Dataset items
§ §

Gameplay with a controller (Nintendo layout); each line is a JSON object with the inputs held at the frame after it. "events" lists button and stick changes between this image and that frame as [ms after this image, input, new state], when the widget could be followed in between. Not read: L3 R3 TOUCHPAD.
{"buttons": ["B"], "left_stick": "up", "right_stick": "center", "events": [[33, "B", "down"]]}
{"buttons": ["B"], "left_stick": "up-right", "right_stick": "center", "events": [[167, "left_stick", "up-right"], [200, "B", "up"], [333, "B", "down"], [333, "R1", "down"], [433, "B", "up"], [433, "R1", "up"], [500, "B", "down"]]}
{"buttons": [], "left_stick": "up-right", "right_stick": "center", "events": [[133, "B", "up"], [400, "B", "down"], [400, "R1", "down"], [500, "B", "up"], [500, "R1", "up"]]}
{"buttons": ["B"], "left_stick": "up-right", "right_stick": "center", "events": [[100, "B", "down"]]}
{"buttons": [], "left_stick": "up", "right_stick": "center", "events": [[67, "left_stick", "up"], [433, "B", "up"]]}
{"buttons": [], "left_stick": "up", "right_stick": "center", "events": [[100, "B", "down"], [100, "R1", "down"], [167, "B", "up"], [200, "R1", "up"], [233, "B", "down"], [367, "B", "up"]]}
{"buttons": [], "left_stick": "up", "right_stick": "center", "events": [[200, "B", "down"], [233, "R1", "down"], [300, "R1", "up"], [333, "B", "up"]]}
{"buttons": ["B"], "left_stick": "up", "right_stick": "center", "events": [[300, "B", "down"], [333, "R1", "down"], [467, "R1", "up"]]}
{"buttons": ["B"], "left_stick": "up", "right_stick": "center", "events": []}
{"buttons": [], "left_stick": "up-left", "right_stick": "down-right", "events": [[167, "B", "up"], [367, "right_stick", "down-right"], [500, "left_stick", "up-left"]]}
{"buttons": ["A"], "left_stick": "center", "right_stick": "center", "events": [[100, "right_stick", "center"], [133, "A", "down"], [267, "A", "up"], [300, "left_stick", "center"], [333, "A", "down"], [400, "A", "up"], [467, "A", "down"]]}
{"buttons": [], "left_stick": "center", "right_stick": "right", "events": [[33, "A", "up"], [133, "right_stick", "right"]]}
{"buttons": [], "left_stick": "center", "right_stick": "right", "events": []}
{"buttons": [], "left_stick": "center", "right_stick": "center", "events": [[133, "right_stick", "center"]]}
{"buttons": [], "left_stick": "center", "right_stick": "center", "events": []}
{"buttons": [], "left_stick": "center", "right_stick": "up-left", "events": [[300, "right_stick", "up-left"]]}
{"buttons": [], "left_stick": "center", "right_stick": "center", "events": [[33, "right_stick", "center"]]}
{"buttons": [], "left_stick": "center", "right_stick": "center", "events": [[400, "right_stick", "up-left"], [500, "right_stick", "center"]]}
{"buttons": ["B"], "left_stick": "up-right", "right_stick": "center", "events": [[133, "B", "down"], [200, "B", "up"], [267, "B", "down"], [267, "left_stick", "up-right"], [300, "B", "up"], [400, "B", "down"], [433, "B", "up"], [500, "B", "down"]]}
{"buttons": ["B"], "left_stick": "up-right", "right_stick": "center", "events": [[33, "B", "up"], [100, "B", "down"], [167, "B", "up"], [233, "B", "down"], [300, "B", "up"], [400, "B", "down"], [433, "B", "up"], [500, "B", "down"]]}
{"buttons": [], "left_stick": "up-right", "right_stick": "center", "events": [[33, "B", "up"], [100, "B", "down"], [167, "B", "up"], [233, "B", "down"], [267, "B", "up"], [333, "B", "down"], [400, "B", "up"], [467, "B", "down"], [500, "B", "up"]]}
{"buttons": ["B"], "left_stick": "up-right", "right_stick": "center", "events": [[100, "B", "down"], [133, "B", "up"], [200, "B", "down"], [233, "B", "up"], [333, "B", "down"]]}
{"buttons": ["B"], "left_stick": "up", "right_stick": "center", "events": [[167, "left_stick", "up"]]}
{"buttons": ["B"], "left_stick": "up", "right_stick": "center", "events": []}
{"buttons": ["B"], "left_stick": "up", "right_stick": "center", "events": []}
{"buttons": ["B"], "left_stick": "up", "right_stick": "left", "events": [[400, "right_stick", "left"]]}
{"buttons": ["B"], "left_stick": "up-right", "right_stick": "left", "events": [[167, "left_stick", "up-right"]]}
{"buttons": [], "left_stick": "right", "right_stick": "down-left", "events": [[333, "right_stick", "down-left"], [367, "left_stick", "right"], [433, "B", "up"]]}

§ §

» **Your assignment**
Nothing should be omitted or altered. Retype the records exactly.

» **Reply**
Gameplay with a controller (Nintendo layout); each line is a JSON object with the inputs held at the frame after it. "events" lists button and stick changes between this image and that frame as [ms after this image, input, new state], when the widget could be followed in between. Not read: L3 R3 TOUCHPAD.
{"buttons": ["B"], "left_stick": "up", "right_stick": "center", "events": [[33, "B", "down"]]}
{"buttons": ["B"], "left_stick": "up-right", "right_stick": "center", "events": [[167, "left_stick", "up-right"], [200, "B", "up"], [333, "B", "down"], [333, "R1", "down"], [433, "B", "up"], [433, "R1", "up"], [500, "B", "down"]]}
{"buttons": [], "left_stick": "up-right", "right_stick": "center", "events": [[133, "B", "up"], [400, "B", "down"], [400, "R1", "down"], [500, "B", "up"], [500, "R1", "up"]]}
{"buttons": ["B"], "left_stick": "up-right", "right_stick": "center", "events": [[100, "B", "down"]]}
{"buttons": [], "left_stick": "up", "right_stick": "center", "events": [[67, "left_stick", "up"], [433, "B", "up"]]}
{"buttons": [], "left_stick": "up", "right_stick": "center", "events": [[100, "B", "down"], [100, "R1", "down"], [167, "B", "up"], [200, "R1", "up"], [233, "B", "down"], [367, "B", "up"]]}
{"buttons": [], "left_stick": "up", "right_stick": "center", "events": [[200, "B", "down"], [233, "R1", "down"], [300, "R1", "up"], [333, "B", "up"]]}
{"buttons": ["B"], "left_stick": "up", "right_stick": "center", "events": [[300, "B", "down"], [333, "R1", "down"], [467, "R1", "up"]]}
{"buttons": ["B"], "left_stick": "up", "right_stick": "center", "events": []}
{"buttons": [], "left_stick": "up-left", "right_stick": "down-right", "events": [[167, "B", "up"], [367, "right_stick", "down-right"], [500, "left_stick", "up-left"]]}
{"buttons": ["A"], "left_stick": "center", "right_stick": "center", "events": [[100, "right_stick", "center"], [133, "A", "down"], [267, "A", "up"], [300, "left_stick", "center"], [333, "A", "down"], [400, "A", "up"], [467, "A", "down"]]}
{"buttons": [], "left_stick": "center", "right_stick": "right", "events": [[33, "A", "up"], [133, "right_stick", "right"]]}
{"buttons": [], "left_stick": "center", "right_stick": "right", "events": []}
{"buttons": [], "left_stick": "center", "right_stick": "center", "events": [[133, "right_stick", "center"]]}
{"buttons": [], "left_stick": "center", "right_stick": "center", "events": []}
{"buttons": [], "left_stick": "center", "right_stick": "up-left", "events": [[300, "right_stick", "up-left"]]}
{"buttons": [], "left_stick": "center", "right_stick": "center", "events": [[33, "right_stick", "center"]]}
{"buttons": [], "left_stick": "center", "right_stick": "center", "events": [[400, "right_stick", "up-left"], [500, "right_stick", "center"]]}
{"buttons": ["B"], "left_stick": "up-right", "right_stick": "center", "events": [[133, "B", "down"], [200, "B", "up"], [267, "B", "down"], [267, "left_stick", "up-right"], [300, "B", "up"], [400, "B", "down"], [433, "B", "up"], [500, "B", "down"]]}
{"buttons": ["B"], "left_stick": "up-right", "right_stick": "center", "events": [[33, "B", "up"], [100, "B", "down"], [167, "B", "up"], [233, "B", "down"], [300, "B", "up"], [400, "B", "down"], [433, "B", "up"], [500, "B", "down"]]}
{"buttons": [], "left_stick": "up-right", "right_stick": "center", "events": [[33, "B", "up"], [100, "B", "down"], [167, "B", "up"], [233, "B", "down"], [267, "B", "up"], [333, "B", "down"], [400, "B", "up"], [467, "B", "down"], [500, "B", "up"]]}
{"buttons": ["B"], "left_stick": "up-right", "right_stick": "center", "events": [[100, "B", "down"], [133, "B", "up"], [200, "B", "down"], [233, "B", "up"], [333, "B", "down"]]}
{"buttons": ["B"], "left_stick": "up", "right_stick": "center", "events": [[167, "left_stick", "up"]]}
{"buttons": ["B"], "left_stick": "up", "right_stick": "center", "events": []}
{"buttons": ["B"], "left_stick": "up", "right_stick": "center", "events": []}
{"buttons": ["B"], "left_stick": "up", "right_stick": "left", "events": [[400, "right_stick", "left"]]}
{"buttons": ["B"], "left_stick": "up-right", "right_stick": "left", "events": [[167, "left_stick", "up-right"]]}
{"buttons": [], "left_stick": "right", "right_stick": "down-left", "events": [[333, "right_stick", "down-left"], [367, "left_stick", "right"], [433, "B", "up"]]}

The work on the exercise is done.